Both institutions held dissenting views that resulted to the pouring of invectives on each other at a Senate interactive session.
Former Minister of Education, who is a strong advocate of the post-UME examinations, Prof. Chinwe Obaji, appeared before the Senate Committee on Education investigating the legality of the test and pointedly declared that the failure of JAMB brought about the intervention.
Swiftly however, JAMB Registrar, Prof. Dibu Ojerinde, thundered that the conduct of the post-UTME was another matriculation examinations, which is contrary to the law establishing JAMB and creating additional financial burdens for students.
He said the Vice Chancellors had turned the test into a revenue generating funds, flouting the directives of the National Council on Education that no university should charge more than N1000 for the screening exercise.
“The results of the Post-UTME test are being used discriminatingly by different universities for different purposes, even as they invite candidates far more than their carrying capacities to boost their revenue from the exercise even when they know that they will not admit them,” he said.

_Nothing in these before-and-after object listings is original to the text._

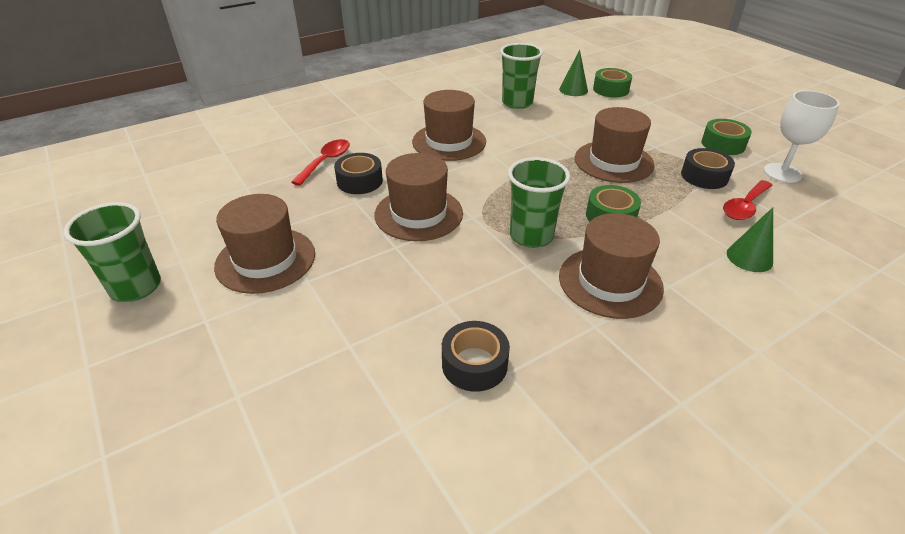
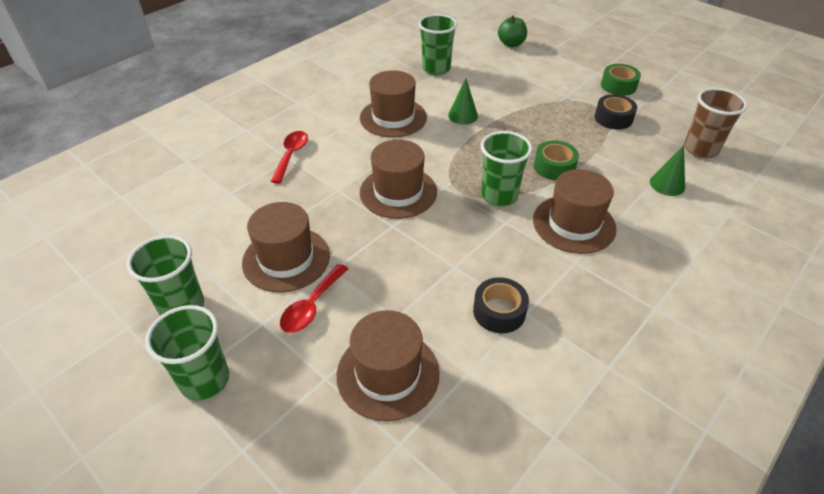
camera: 15 degrees left, 5 degrees up
(112, 368) = (205, 380): none -> green cup
(359, 181) = (332, 170): black tape -> none
(573, 90) = (479, 48): green cone -> green cone (463, 115)
(610, 89) = (511, 44): green tape -> green apple
(613, 161) = (539, 116): brown hat -> brown hat (388, 374)
(744, 206) = (651, 141): red spoon -> red spoon (312, 306)
(782, 173) = (670, 106): white goblet -> none
(808, 225) = (700, 149): none -> brown cup

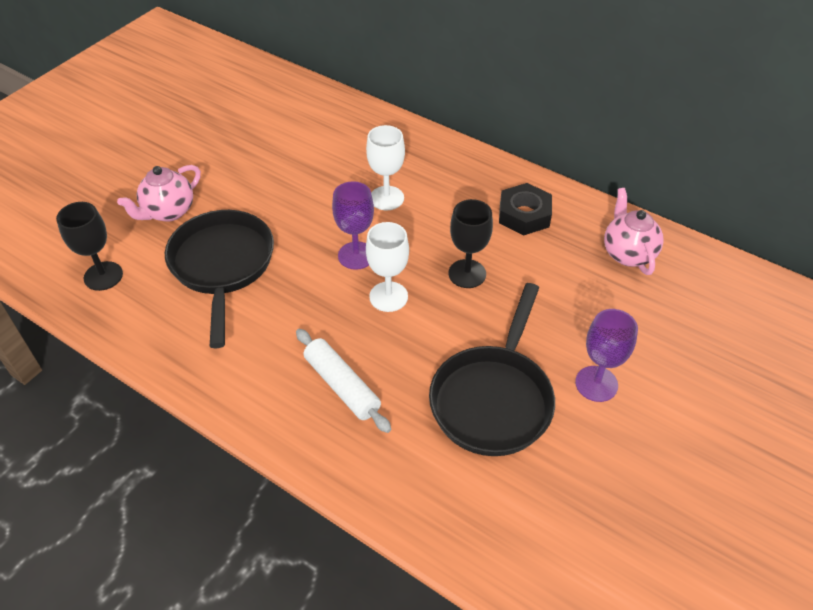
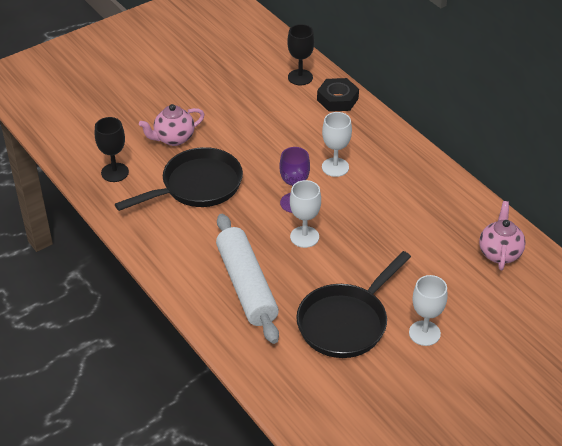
camera: 20 degrees right, 5 degrees down
(222, 266) = (197, 186): black pan -> black pan turned 45 degrees clockwise
(342, 386) = (246, 285): white rolling pin -> white rolling pin, size x1.61
(467, 274) = (369, 236): black goblet -> black goblet (300, 77)
(524, 215) = (434, 205): black nut -> black nut (337, 99)
(596, 384) = (424, 333): purple goblet -> white goblet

He advocated that instead of another test, the universities should do screening of candidates by ensuring that the candidates qualified for admissions, adding that the universities also had mechanisms for checking and flushing out those who entered the system through fraudulent means.
But Prof. Obaii told the committee that she recommended post-JAMB test in 2005 for admitting students into the nation’s tertiary institutions after it was discovered that results obtained by JAMB candidates were fraudulent.
“What we found out was that there was no correlation between the JAMB scores obtained by students and their performances in class after they had been admitted. It was obvious at the time that JAMB was messing up the admissions with various kinds of lists,” she said.
She noted that after conducting post-JAMB in 2005, it was observed that the best candidates were selected while the number of successful candidates were not up to the carrying capacities of the universities in the country.
She said the post-JAMB test was a credible means of screening candidates and filtering candidates in the face of the limited capacity for admissions into tertiary institutions.
Prof. Obaje however admitted that the post-JAMB examinations had also been abused, but suggested that support should be given to the Vice Chancellors to be able to implement the guidelines to the letter.
She alleged that even at the states, Governors had taken over admissions in federal universities, making it difficult for people without connections to gain admissions.
Former Registrar of JAMB, Salim Bello, who was Registrar when the test was introduced, said there were more malpractices in the universities than outside them.
Although the committee was yet to reach its conclusions, its members were of the view that JAMB and the institutions should meet to fine tune ways of screening candidates for admissions with minimal cost to students.